Sri Lanka's corporate "champions" are dominated by people who have a background in accounting. While this is nothing against the profession, a surplus of "bean counters" doesn't exactly make for a culture of growth and innovation. Worse, the accounting profession bases itself on paying people slave wages in what it colourfully dubs "professional experience" as a requirement for getting their respective designations. What was originally conceived as a quality assurance gate (auditor training) has been abused as a way of keeping wages low.

Fast forward 15 years and those who endured "slave" conditions become managers and are tasked with designing incentive structures for junior staff. Does anyone think that they will be able to shift their mindset to structure a fair incentive structure? The results from my research are not encouraging.
In Sri Lanka, and in India the "lack of leadership" shown by junior staff are directly related to incompatible incentive structures. There are plenty of small firms, which pay above market wages and measurements that go with it, in both countries that have some of the most productive and innovative staff that I have seen anywhere on the planet.

Are leaders born or can you teach someone to lead? The jury is still out on the answer to the previous question. I’m doing research to gather evidence, etc. Psychologists and Biologists are of the view that "nature" is an overwhelming factor. They have history on their side from Emperor Ashoka to Mao. For all the focus on leadership training, executive education can only provide tools and methods. Success lies in proper execution, which no training can provide and is where nature takes over nurture.

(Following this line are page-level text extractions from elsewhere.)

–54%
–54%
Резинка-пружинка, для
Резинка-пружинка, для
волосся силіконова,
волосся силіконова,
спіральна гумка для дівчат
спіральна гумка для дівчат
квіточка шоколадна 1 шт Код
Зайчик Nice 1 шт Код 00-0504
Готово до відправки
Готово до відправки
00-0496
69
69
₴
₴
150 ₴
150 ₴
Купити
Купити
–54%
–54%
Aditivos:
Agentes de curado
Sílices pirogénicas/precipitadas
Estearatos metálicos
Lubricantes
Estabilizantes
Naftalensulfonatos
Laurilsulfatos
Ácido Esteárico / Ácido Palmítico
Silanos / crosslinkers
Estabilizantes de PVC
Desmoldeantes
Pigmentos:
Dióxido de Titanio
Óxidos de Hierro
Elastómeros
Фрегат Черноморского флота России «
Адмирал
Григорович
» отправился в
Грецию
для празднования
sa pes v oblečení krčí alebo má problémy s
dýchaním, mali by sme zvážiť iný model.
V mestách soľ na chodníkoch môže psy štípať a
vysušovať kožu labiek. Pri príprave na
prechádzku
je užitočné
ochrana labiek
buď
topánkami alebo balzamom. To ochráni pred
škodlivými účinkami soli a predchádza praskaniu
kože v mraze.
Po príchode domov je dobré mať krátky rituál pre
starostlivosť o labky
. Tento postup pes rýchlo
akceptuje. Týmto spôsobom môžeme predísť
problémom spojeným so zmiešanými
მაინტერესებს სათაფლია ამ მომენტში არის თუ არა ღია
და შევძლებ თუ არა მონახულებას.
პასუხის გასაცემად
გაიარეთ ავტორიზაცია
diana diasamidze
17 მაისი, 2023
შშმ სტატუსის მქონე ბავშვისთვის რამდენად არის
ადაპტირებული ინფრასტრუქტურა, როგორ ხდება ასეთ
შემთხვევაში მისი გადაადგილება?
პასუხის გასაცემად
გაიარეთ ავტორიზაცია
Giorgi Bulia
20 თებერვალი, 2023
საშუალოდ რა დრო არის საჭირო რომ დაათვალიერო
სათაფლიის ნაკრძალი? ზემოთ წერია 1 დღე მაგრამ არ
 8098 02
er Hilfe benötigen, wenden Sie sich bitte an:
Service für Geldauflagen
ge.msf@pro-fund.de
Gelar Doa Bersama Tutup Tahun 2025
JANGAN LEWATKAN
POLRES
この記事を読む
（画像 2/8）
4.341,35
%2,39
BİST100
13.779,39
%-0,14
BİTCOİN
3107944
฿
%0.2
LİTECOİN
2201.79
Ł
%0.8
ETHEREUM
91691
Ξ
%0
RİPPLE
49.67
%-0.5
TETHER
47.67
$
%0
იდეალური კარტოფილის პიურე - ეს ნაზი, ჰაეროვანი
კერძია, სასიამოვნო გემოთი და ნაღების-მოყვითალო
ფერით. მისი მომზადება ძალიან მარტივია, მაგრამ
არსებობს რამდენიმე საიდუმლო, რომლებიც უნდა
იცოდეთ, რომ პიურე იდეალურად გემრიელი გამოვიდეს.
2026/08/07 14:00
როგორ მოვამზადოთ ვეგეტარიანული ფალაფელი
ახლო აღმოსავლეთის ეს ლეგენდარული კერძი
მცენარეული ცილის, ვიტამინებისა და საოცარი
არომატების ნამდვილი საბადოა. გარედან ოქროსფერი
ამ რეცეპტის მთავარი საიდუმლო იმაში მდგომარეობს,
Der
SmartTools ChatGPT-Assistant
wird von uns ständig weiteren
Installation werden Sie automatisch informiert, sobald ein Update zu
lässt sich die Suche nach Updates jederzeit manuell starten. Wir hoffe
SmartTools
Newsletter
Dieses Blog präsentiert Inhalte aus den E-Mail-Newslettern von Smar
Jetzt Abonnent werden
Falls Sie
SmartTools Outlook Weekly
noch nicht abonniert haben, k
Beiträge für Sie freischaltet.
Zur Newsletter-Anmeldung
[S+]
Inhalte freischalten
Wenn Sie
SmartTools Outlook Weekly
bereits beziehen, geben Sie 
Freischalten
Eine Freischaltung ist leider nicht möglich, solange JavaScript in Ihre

Successful leaders across a range of industries are keen students of history. Subscribers to the "South Asians can't be leaders" theory risk neither understanding nor appreciating historical context to both the situation today and the conditions which prevailed. Societal structures and feudal arrangements have been embedded in Asian cultures as a method of distributing and preserving wealth. Those structures didn't require leadership, except to keep the peasantry under wraps. Modern Anglo Saxon leadership models grew at the hands of plundering poor and weaker countries around the world for 500 years, which provided their citizenry with access to credit.

Leadership is not race dependent, but rather incentive and context dependent. How else could one explain the single greatest demonstration of leadership in the last century? The very creation of a country called India born out of a movement led by a little chap called Mohandas Ghandi. I'll take untrained and incompetent South Asian leadership like that any day.